= Ona F. Meens =

American academic administrator

Ona Jane Foley Meens (March 27, 1886 - August 21, 1980) was head resident of California Hall and director of men's dining hall at the University of Redlands, California, United States.

==Early life==
Ona Jane Foley was born in Somerset, Kentucky, on March 27, 1886, the daughter of Rev. William Harrison Foley (1850–1900) and Sarah Jane Fuqua (1852–1940).

She studied at William Jewell College and graduated from Liberty Ladies' College.

==Career==
Meens was General Secretary of the Young Women's Christian Association.

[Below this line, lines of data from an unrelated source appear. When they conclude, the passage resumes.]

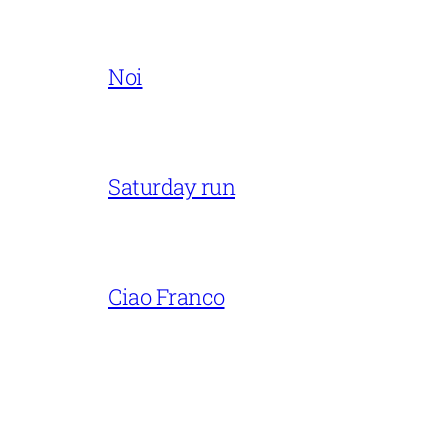
Noi
Saturday run
Ciao Franco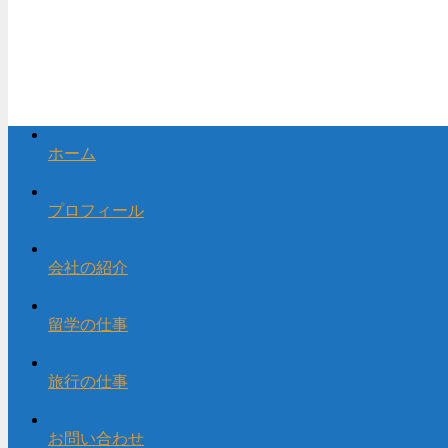
ホーム
プロフィール
会社の紹介
留学の仕事
旅行の仕事
お問い合わせ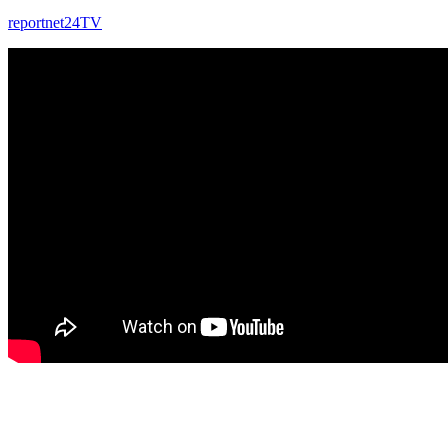
reportnet24TV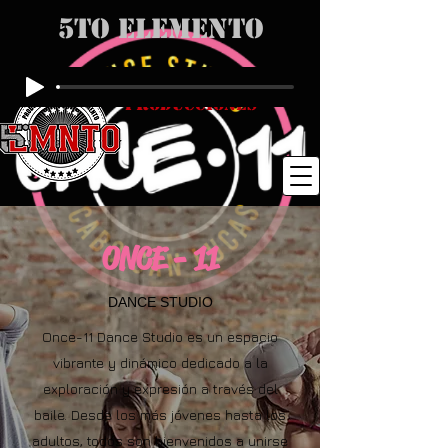
5to Elemento
Producciones
ONCE - 11
DANCE STUDIO
Once-11 Dance Studio es un espacio
vibrante y dinámico dedicado a la
exploración y expresión a través del
baile. Desde los más jóvenes hasta los
adultos, todos son bienvenidos a unirse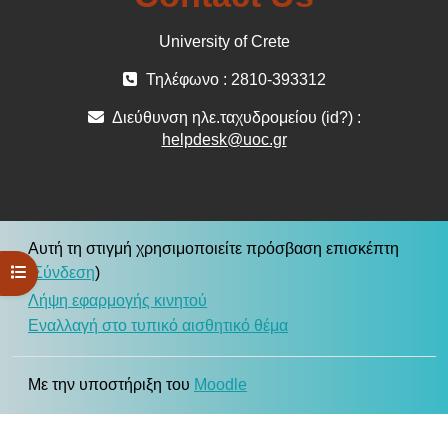
University of Crete
Τηλέφωνο : 2810-393312
Διεύθυνση ηλε.ταχυδρομείου (id?) :
helpdesk@uoc.gr
Αυτή τη στιγμή χρησιμοποιείτε πρόσβαση επισκέπτη
Άνοιγμα ευρετηρίου μαθήματος
(
Σύνδεση
)
Λήψη εφαρμογής κινητού
Εναλλαγή στο τυπικό αισθητικό θέμα
Με την υποστήριξη του
Moodle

She was Physical director of Girls at Bethel College, North Newton, Kansas; after that she was Physical director at Junior College, Grand Junction, Colorado. She was General Secretary of Girls' Work at Scotts Bluff County, Nebraska. She was Extension teacher in "Child Training" and "Home Hygiene" at University of Nebraska–Lincoln. For seven years she was director of summer camps for girls.

In 1934 she was appointed as head resident of California Hall and director of men's dining hall at the University of Redlands.

She is the author of "The Twelfth Christmas", "Armistice Day", "My Son", "Principles of Child Training", "Home Making", "Character Building", and also poems and articles.

She was a member of P.E.O. Sisterhood, Fortnightly Music Club, Monday Study Club, Business and Professional Women's Club.

==Personal life==
Meens lived in Missouri and moved to Colorado in 1923. She lived at Tri-Mountain Ranch, Grand Junction, Colorado.

She married Albert Welcome Meens, a YMCA secretary for more than 15 years, and had two children: David F. and Ona Lou.

She died on August 21, 1980, in Riverside, California, and is buried at IOOF Cemetery, Grand Junction, together with her husband and son, David.